• _Exercise goal_
Could you retype all of the lines below exactly, leaving the pictures out of your answer?

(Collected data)
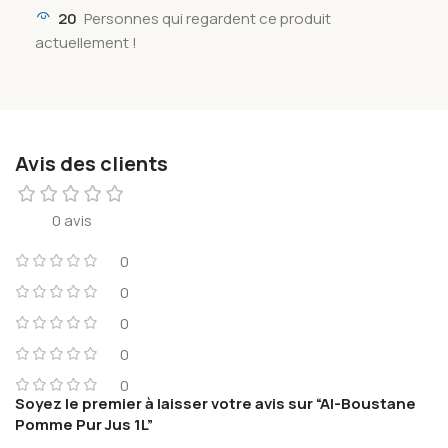
20
Personnes qui regardent ce produit
actuellement !
Avis des clients
0 avis
0
0
0
0
0
Soyez le premier à laisser votre avis sur “Al-Boustane
Pomme Pur Jus 1L”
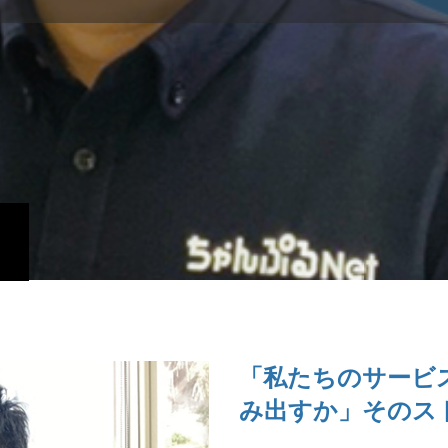
「私たちのサービ
み出すか」そのス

• _Written response_
20
Personnes qui regardent ce produit
actuellement !
Avis des clients
0 avis
0
0
0
0
0
Soyez le premier à laisser votre avis sur “Al-Boustane
Pomme Pur Jus 1L”
「私たちのサービ
み出すか」そのス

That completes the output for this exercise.